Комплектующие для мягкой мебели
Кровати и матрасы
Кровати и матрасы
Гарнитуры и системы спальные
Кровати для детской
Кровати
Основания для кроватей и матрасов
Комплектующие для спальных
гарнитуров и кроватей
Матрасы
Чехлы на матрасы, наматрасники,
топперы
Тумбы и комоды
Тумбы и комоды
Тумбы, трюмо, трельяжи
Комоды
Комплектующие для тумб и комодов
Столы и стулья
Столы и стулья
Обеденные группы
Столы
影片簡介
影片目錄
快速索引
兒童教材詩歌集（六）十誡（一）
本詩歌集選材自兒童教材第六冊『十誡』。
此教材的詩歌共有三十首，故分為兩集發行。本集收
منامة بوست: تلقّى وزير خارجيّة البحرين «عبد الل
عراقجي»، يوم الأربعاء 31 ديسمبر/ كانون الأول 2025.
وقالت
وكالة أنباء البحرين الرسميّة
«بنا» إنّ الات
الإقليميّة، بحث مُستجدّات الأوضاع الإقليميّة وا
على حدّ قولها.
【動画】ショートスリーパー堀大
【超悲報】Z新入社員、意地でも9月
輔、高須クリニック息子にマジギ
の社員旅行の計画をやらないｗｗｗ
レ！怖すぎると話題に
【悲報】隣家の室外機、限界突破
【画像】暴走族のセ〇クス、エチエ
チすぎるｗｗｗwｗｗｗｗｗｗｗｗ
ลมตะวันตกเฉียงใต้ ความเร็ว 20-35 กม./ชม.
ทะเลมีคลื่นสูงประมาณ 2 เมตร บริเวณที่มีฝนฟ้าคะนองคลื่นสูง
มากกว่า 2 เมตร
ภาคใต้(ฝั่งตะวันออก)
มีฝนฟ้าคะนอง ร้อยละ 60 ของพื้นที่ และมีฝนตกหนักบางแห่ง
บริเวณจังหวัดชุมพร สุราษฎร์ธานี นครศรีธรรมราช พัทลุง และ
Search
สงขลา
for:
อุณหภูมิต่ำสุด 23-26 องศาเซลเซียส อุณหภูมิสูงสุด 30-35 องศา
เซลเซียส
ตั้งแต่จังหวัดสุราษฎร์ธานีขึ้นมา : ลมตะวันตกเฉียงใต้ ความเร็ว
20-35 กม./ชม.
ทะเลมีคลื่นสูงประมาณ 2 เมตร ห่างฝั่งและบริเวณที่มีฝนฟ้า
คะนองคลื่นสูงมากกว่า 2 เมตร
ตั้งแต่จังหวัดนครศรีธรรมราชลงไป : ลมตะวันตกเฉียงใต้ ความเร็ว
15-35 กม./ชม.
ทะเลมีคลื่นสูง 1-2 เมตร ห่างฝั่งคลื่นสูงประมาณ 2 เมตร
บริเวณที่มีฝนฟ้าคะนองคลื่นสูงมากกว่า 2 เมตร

### Task prompt
Find every line in the records that contains the string "เมตร", matching case exactly, and copy each of those lines in full.

### Problem solution
ทะเลมีคลื่นสูงประมาณ 2 เมตร บริเวณที่มีฝนฟ้าคะนองคลื่นสูง
มากกว่า 2 เมตร
ทะเลมีคลื่นสูงประมาณ 2 เมตร ห่างฝั่งและบริเวณที่มีฝนฟ้า
คะนองคลื่นสูงมากกว่า 2 เมตร
ทะเลมีคลื่นสูง 1-2 เมตร ห่างฝั่งคลื่นสูงประมาณ 2 เมตร
บริเวณที่มีฝนฟ้าคะนองคลื่นสูงมากกว่า 2 เมตร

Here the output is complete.